Can they really ask us to leave? – Rights of Service Dog Owners

Let’s say for this particular post this week – a person has a documented disability, has jumped through all the hoops, paid the trainer fees and has a legitimate “Service Dog” that they take with them to school, work, restaurants, stores, etc.

A local news outlet recently reported the following – KTNV News Report About a Veteran & Service Dog Banned from a School triggered my desire to thoroughly research the rights of the service dog owner as well as proprietors and/or other institutions to restrict a service animal from a property.

This particular news story was one where a veteran had let his animal get loose within the school and he got into an argument with the security guard. The man went to the news when he received notification that he was being banned from the school. While there are many variables with this particular news report- at face value it appears that the school may be acting within their rights.

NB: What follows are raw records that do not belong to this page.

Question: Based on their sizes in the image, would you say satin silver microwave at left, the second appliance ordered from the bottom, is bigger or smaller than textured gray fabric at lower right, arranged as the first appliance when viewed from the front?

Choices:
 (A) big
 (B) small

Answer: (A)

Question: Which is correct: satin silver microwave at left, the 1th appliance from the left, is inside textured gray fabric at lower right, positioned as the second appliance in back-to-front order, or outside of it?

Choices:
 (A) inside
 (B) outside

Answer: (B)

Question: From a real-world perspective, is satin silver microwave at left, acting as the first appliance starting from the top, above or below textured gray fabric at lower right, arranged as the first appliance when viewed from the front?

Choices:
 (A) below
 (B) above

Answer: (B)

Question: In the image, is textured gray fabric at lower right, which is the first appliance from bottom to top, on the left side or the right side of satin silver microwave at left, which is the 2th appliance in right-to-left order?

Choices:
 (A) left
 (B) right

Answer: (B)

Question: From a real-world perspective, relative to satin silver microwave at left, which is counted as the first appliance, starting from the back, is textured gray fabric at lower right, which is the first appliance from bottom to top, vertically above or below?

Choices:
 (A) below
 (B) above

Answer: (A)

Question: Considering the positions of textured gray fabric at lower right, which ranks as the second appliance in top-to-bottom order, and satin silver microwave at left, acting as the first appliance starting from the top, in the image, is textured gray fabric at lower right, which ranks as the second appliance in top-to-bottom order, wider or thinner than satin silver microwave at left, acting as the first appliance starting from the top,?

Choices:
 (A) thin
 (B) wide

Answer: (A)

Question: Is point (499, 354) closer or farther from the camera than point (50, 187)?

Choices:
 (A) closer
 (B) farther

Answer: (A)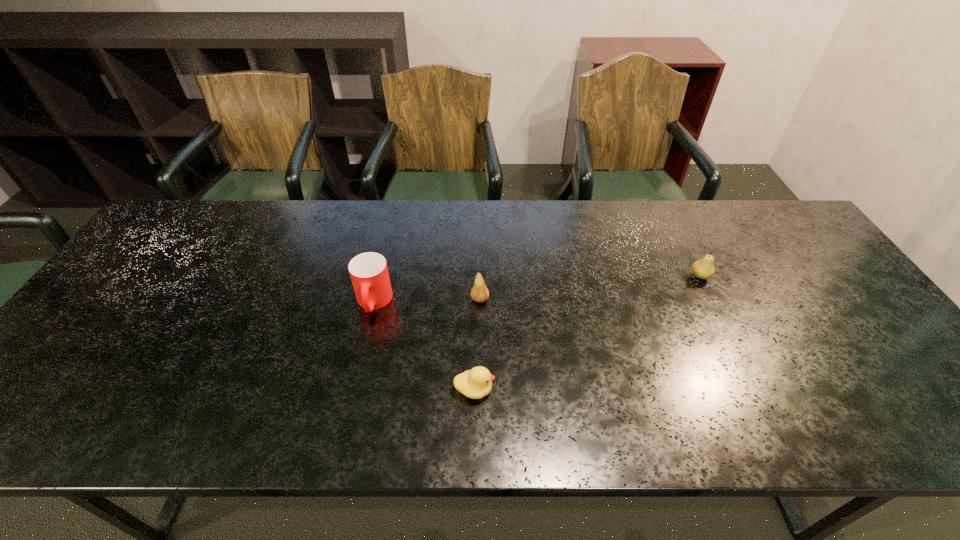
Image resolution: width=960 pixels, height=540 pixels. What are the coordinates of `empty location between the shortest object and the left pear` in the screenshot? It's located at pos(477,345).

Locate an element on the screen. empty space that is in between the nearest object and the right pear is located at coordinates (587, 333).

Find the location of a particular element. The width and height of the screenshot is (960, 540). free space that is in between the cup and the nearer pear is located at coordinates (427, 301).

The height and width of the screenshot is (540, 960). Identify the location of free point between the tallest object and the nearest object. (424, 346).

At what (x,y) coordinates should I click in order to perform the action: click on free space between the rightmost object and the left pear. Please return your answer as a coordinate pair (x, y). Looking at the image, I should click on (589, 288).

Identify the location of free space between the duckling and the farther pear. (587, 333).

At what (x,y) coordinates should I click in order to perform the action: click on the second closest object to the rightmost object. Please return your answer as a coordinate pair (x, y). Image resolution: width=960 pixels, height=540 pixels. Looking at the image, I should click on (476, 383).

Find the location of a particular element. This screenshot has height=540, width=960. object that can be found as the third closest to the duckling is located at coordinates 703,269.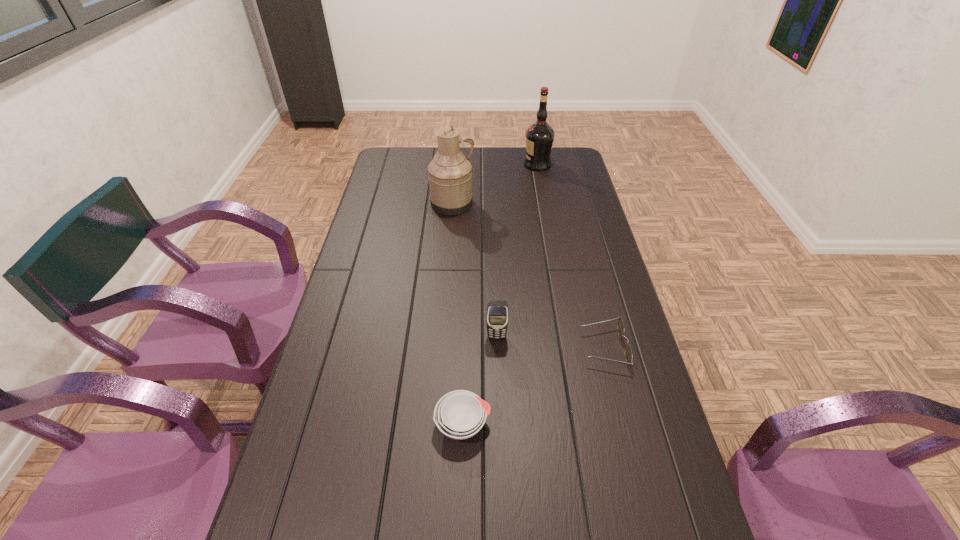
The width and height of the screenshot is (960, 540). Identify the location of free space located 0.320m on the front-facing side of the spectacles. (466, 348).

This screenshot has width=960, height=540. Find the location of `free space located 0.150m on the front-facing side of the spectacles`. free space located 0.150m on the front-facing side of the spectacles is located at coordinates (528, 348).

This screenshot has height=540, width=960. In order to click on vacant space located on the front-facing side of the spectacles in this screenshot , I will do `click(546, 348)`.

I want to click on free space located 0.310m on the back of the nearest object, so click(x=467, y=308).

Where is `object at the far edge`? object at the far edge is located at coordinates (540, 135).

At what (x,y) coordinates should I click in order to perform the action: click on liquor positioned at the right edge. Please return your answer as a coordinate pair (x, y). The width and height of the screenshot is (960, 540). Looking at the image, I should click on (540, 135).

What are the coordinates of `spectacles situated at the right edge` in the screenshot? It's located at (620, 327).

Identify the location of object located at the far right corner. The image size is (960, 540). (540, 135).

In the image, there is a desktop. Identify the location of vacant space at the far edge. (487, 170).

Find the location of a particular element. This screenshot has height=540, width=960. vacant space at the left edge of the desktop is located at coordinates click(376, 181).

According to  ADA Service Dog Guidelines/Commonly Asked Questions it is within the right of the owner of an establishment or an institution to request that a person leave the premises with their service animal if it is being disruptive. Or more specifically the ADA guideline states that

“a public accommodation is not required to accommodate a service animal–that is, when doing so would result in a fundamental alteration to the nature of the business.” 

I honestly believed that service dog/guide dog owners had free reign to essentially go wherever, whenever with their service animal and am surprised to see some exceptions to the rule. As many of the online comments about the news article report- if the service animal is not properly trained, is roaming around, and leaving the owners side- the business/institution has a right to ban a service animal from their property if it is disruptive.

So the rule of thumb for Service Dog owners should be to ensure that your animal receives appropriate training before venturing out into the community to ensure that they do not become disruptive to local business operations.